Dans son cauchemar, Dégé a une issue de secours, et pas des moindres : son humanité retrouvée au fond de sa prison. C’est un héros déceptif, créé par la société dans laquelle il vit. La prison, lieu de punition et de réinsertion, lui sert de renaissance. Il subit donc une transformation, miraculeuse, il faut le dire. Parce que tout y est réuni pour que sa perte soit complètement accomplie. Cette transformation participe de l’absence de limites dans ce monde de tous les possibles qu’est le rêve.

Le réveil en catastrophe et en sueurs de Dégé, ses “trois secondes d’agacement” comme vous dites et que moi j’appelle “un instant interminable de peur” est un avertissement sans frais. Il ne faut pas minimiser l’effet de leurs peurs sur les individus. Que le tout-puissant Dégé soit déchu, humilié, incarcéré puis finalement exécuté, relève du possible. Comment éviter que cela se produise ? Cette question devient inévitablement un véritable centre d’intérêt pour lui. Rousseau disait : “L’homme naît bon, c’est la société qui le corrompt”. Il ne faut donc pas désespérer de l’être humain. Là, se fonde l’espoir d’un nouveau départ.

Dégé sort donc de son cauchemar au réveil, ce qui est tout naturel pour un individu. Et pour une société ? Se réveille-t-elle ? La réveille-t-on ? Comment ? Bien d'auteurs confrontés à ces questions convoquent, et vous venez d’y faire allusion, la folie (Hamidou Kane, Léonora Miano…). Partagez-vous ce radicalisme ?
Je ne dirai pas radicalisme mais plutôt réalisme. La folie, mais surtout le fou est notre conscience collective insouciante, libéré de la peur. Intermédiaire entre le visible et l’invisible, il voit et dit, tout haut, ce que nous n’osons pas exprimer. Il est cet espace moyen que Wole Soyinka appelle “transitionalabyss” (abîme transitionnel). Si la création littéraire romanesque permet de projeter un monde idéal, le tracé du chemin pour y accéder n’est pas une sinécure. Le romancier n’est après tout qu’un demiurge. Il examine les champs et les soumet au public, à la critique.
S’il est plus ou moins aisé pour un individu de sortir de son sommeil ou de sa torpeur, juste en se secouant par exemple, il en va autrement d’une société qui est la somme des contradictions, une masse diffuse, la rencontre d’individus différents qui souvent ont du mal à regarder dans la même direction. Le fou apparaît comme notre voix intérieure qui nous parle et nous éclaire sur nous, sur notre passé, sur notre devenir et sur notre mission…

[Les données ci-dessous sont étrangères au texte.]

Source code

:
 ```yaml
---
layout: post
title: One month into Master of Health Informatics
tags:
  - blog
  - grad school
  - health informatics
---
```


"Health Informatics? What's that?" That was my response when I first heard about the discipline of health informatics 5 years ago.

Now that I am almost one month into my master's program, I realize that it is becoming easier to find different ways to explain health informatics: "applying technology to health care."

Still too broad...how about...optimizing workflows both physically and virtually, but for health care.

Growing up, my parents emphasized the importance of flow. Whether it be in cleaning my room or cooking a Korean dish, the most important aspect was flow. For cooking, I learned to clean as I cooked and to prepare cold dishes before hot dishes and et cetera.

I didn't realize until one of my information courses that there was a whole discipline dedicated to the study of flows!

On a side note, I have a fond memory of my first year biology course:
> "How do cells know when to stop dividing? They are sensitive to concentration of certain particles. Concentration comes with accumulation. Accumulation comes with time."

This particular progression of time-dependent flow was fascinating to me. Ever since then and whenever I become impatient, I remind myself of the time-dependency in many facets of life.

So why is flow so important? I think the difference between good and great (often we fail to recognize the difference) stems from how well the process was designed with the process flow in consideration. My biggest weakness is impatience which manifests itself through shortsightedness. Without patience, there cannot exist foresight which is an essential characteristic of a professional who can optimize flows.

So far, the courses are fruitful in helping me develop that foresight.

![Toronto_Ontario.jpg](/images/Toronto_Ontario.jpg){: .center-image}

Le radicalisme pour moi serait de recourir au Léviathan. Cela peut paraître anachronique et non conformiste vis-à-vis de la société bien-pensante actuelle. Mais que ceux qui imposent la démocratie aux Africains qui croulent sous le poids de mille misères sachent que l’Afrique souffre d’abord et avant tout dunon-respect du bien public, du non- respect du vivre-ensemble et simplement du non-respect des lois qui régissent leur société : la démocratie ne développe pas, elle régule.

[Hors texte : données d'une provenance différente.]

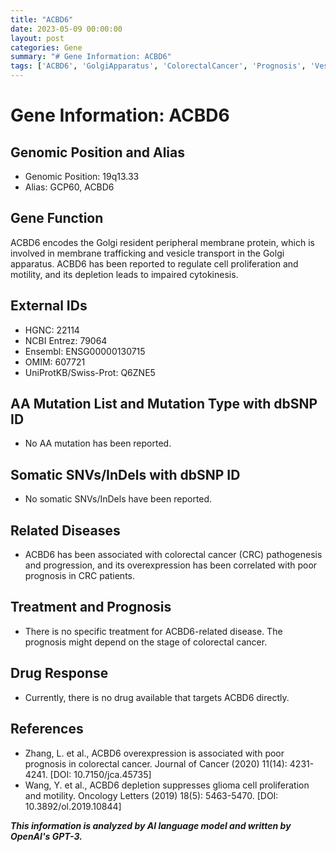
 ```yaml
---
title: "ACBD6"
date: 2023-05-09 00:00:00
layout: post
categories: Gene
summary: "# Gene Information: ACBD6"
tags: ['ACBD6', 'GolgiApparatus', 'ColorectalCancer', 'Prognosis', 'VesicleTransport', 'CellProliferation', 'CellMotility', 'MembraneProtein']
---
```


# Gene Information: ACBD6

## Genomic Position and Alias
- Genomic Position: 19q13.33
- Alias: GCP60, ACBD6

## Gene Function
ACBD6 encodes the Golgi resident peripheral membrane protein, which is involved in membrane trafficking and vesicle transport in the Golgi apparatus. ACBD6 has been reported to regulate cell proliferation and motility, and its depletion leads to impaired cytokinesis. 

## External IDs
- HGNC: 22114
- NCBI Entrez: 79064
- Ensembl: ENSG00000130715
- OMIM: 607721
- UniProtKB/Swiss-Prot: Q6ZNE5

## AA Mutation List and Mutation Type with dbSNP ID
- No AA mutation has been reported.

## Somatic SNVs/InDels with dbSNP ID
- No somatic SNVs/InDels have been reported.

## Related Diseases
- ACBD6 has been associated with colorectal cancer (CRC) pathogenesis and progression, and its overexpression has been correlated with poor prognosis in CRC patients.

## Treatment and Prognosis
- There is no specific treatment for ACBD6-related disease. The prognosis might depend on the stage of colorectal cancer.

## Drug Response
- Currently, there is no drug available that targets ACBD6 directly.

## References
- Zhang, L. et al., ACBD6 overexpression is associated with poor prognosis in colorectal cancer. Journal of Cancer (2020) 11(14): 4231-4241. [DOI: 10.7150/jca.45735]
- Wang, Y. et al., ACBD6 depletion suppresses glioma cell proliferation and motility. Oncology Letters (2019) 18(5): 5463-5470. [DOI: 10.3892/ol.2019.10844]

**_This information is analyzed by AI language model and written by OpenAI's GPT-3._**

Comment réguler une société déglinguée et moribonde ?
Tout le problème des Africains vient de là et non de l’absence de démocratie. Quand le dialogue, la sensibilisation, l’information et la formation se cassent la figure sur la bonne marche de la société, il faut trouver autre chose contre les délinquants et tous ceux qui rament à contre-courant. D’autant plus que le combat pour la démocratie échoue généralement par la faute de ceux qui ont pour mission de l’implémenter. Ils ont la force de l’Etat qu’ils utilisent contre la société. Face à eux, le fou est un nain. Le Léviathan non.